Print the listing exactly, but only as far as the line containing "[फा. सं. 17011/16/2020-सीटी-1]". The first line and that line are both included.

*** Opening of EXTRACTED RECORDS ***

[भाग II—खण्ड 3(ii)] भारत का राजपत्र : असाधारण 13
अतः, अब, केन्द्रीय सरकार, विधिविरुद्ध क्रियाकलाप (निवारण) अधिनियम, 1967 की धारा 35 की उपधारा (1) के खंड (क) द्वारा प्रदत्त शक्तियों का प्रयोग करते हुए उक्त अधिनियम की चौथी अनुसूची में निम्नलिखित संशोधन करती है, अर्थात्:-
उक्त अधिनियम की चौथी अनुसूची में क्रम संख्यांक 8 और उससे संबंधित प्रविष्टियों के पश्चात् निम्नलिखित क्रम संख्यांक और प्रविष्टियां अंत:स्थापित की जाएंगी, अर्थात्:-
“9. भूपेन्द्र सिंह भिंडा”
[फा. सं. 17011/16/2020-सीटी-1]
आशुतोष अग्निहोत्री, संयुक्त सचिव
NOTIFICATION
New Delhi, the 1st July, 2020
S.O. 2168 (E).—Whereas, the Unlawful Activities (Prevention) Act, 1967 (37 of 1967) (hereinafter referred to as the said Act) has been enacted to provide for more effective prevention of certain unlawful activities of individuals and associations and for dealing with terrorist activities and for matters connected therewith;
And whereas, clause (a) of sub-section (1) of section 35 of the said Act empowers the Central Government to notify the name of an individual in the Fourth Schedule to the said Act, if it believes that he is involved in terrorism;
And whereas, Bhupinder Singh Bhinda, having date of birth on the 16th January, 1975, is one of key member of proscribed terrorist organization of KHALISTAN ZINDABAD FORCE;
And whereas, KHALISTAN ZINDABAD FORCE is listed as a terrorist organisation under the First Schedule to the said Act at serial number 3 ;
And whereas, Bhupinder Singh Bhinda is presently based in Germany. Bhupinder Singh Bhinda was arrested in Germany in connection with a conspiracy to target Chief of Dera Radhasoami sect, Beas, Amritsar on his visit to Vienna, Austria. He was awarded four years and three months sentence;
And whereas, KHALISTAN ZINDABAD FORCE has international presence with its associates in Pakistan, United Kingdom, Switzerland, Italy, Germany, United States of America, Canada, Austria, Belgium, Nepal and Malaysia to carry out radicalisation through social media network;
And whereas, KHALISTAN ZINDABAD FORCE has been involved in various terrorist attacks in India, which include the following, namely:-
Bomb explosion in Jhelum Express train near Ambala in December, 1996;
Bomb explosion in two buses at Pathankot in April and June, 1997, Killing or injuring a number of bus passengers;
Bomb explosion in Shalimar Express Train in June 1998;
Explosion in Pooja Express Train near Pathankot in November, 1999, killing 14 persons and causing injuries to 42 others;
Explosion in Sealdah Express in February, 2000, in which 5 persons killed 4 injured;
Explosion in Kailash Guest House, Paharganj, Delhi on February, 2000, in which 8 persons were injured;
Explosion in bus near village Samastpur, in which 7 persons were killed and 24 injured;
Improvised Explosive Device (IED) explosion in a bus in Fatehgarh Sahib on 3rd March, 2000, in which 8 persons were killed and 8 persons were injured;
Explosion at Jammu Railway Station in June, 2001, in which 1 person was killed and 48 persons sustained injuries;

*** Close of EXTRACTED RECORDS ***

### COMPLETED EXERCISE:
[भाग II—खण्ड 3(ii)] भारत का राजपत्र : असाधारण 13
अतः, अब, केन्द्रीय सरकार, विधिविरुद्ध क्रियाकलाप (निवारण) अधिनियम, 1967 की धारा 35 की उपधारा (1) के खंड (क) द्वारा प्रदत्त शक्तियों का प्रयोग करते हुए उक्त अधिनियम की चौथी अनुसूची में निम्नलिखित संशोधन करती है, अर्थात्:-
उक्त अधिनियम की चौथी अनुसूची में क्रम संख्यांक 8 और उससे संबंधित प्रविष्टियों के पश्चात् निम्नलिखित क्रम संख्यांक और प्रविष्टियां अंत:स्थापित की जाएंगी, अर्थात्:-
“9. भूपेन्द्र सिंह भिंडा”
[फा. सं. 17011/16/2020-सीटी-1]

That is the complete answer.